We give a simple recipe for computing dissipation and fluctuations (commutator and anti-commutator correlation functions) for non-equilibrium black hole geometries. The recipe formulates Hawking radiation as an initial value problem, and is suitable for numerical work. We show how to package the fluctuation and dissipation near the event horizon into correlators on the stretched horizon. These horizon correlators determine the bulk and boundary field theory correlation functions. In addition, the horizon correlators are the components of a horizon effective action which provides a quantum generalization of the membrane paradigm. In equilibrium, the analysis reproduces previous results on the Brownian motion of a heavy quark. Out of equilibrium, Wigner transforms of commutator and anti-commutator correlation functions obey a fluctuation-dissipation relation at high frequency.

Paper Structure

This paper contains 20 sections, 101 equations, 6 figures.

Figures (6)

  • Figure 1: Two figures from Ref. Son:2009vu which motivate this work. (a) A schematic of a classical string in AdS$_{5}$ corresponding to a heavy quark. The horizon is at $r=1$ in the coordinates of this work. The stretched horizon is at $r_h=1+\epsilon$ and the endpoint of the string is at the boundary $r_m$ with $r_m \gg 1$. Gravity pulls downward in this figure. (b) Hawking radiation from the horizon induces stochastic motion of the string in the bulk which we show for three subsequent time steps, $t_1, t_2,t_3$. The random string configurations give rise to a random force in the boundary theory.
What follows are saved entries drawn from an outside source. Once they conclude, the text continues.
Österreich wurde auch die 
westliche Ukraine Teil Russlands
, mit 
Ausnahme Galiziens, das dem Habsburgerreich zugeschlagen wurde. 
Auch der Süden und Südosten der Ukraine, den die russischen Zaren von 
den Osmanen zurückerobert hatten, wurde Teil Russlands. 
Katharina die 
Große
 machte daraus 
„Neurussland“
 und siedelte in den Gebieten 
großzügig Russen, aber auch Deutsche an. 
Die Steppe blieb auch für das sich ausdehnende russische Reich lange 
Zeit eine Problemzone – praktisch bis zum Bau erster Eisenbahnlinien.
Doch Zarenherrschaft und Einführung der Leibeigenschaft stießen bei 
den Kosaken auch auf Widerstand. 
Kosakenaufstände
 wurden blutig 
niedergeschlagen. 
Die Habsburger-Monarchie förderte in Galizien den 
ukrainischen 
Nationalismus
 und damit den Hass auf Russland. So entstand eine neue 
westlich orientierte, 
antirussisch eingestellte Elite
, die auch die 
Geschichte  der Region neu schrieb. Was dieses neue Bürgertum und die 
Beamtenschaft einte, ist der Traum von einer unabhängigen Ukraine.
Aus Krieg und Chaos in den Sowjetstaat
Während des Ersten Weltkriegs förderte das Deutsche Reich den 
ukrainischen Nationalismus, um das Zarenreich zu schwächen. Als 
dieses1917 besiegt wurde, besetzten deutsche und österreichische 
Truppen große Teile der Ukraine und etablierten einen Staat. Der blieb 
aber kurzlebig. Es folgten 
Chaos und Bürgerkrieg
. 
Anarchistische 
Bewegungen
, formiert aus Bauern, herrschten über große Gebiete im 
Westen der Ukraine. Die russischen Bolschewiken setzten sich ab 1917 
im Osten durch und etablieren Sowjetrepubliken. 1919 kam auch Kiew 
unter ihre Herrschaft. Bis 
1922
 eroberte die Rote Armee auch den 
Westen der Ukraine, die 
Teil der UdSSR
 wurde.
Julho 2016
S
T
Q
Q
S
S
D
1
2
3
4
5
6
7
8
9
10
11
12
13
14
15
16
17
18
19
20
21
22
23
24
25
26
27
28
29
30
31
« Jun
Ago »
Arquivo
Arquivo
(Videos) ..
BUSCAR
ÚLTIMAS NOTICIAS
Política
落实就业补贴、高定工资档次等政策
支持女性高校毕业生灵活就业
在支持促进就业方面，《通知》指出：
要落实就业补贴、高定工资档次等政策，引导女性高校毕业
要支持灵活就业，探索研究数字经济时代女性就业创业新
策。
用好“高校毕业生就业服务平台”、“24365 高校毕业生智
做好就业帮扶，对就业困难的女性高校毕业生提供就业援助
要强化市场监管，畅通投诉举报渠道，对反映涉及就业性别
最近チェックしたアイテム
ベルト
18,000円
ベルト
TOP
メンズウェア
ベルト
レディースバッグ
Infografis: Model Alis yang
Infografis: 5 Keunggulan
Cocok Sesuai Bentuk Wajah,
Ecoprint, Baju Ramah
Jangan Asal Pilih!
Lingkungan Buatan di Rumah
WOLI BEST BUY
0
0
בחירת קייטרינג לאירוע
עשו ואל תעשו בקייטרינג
The Hawking radiation is encoded in an effective action on the stretched horizon $r_{h} = 1+ \epsilon$. The string fluctuations are small, $x_{\rm obs} \sim 1/\lambda^{1/4} T$.
  • Figure 2: A congruence of outgoing null radial geodesics starting at time $t_0$. Qualitative insight on the propagation of initial data specified on the slice at $t = t_0$ can be understood from the congruence. Generic geodesics reach the boundary in a time $\Delta t \sim 1/T$. Initial data propagated on such trajectories reflects from the boundary and falls into the horizon with an infall time of order $1/T$. Geodesics originating exponentially close to the horizon take much longer to escape. Consequently, at late times the above-horizon geometry is filled with geodesics emanating exponentially close to the horizon at $t = t_0$. Because of this, the only initial data relevant at late times consists of the initial data exponentially close to the horizon at $t = t_0$.
  • Figure 3: The composition law for retarded Green functions. The stretched horizon separates the two steps of the evolution. From the perspective of an observer in the exterior, the strip between the horizon at $r = 1$ and the stretched horizon at $r = 1 + \epsilon$ produces a simple horizon effective correlator, which acts like a source of radiation from the stretched horizon.
  • Figure 4: Feynman graph used for computing the symmetrized correlation function $G_{rr}(\omega, r_1, r_2)$, see Eq. (\ref{['gsym']}).
  • Figure 5: The Keldysh contour from an initial time $t_{o}$ where the density matrix is specified to a final time, $t_{\rm max}$. $x_{a}(t,r) = x_1(t,r) - x_2(t,r)$ must be zero at $t_{\rm max}$.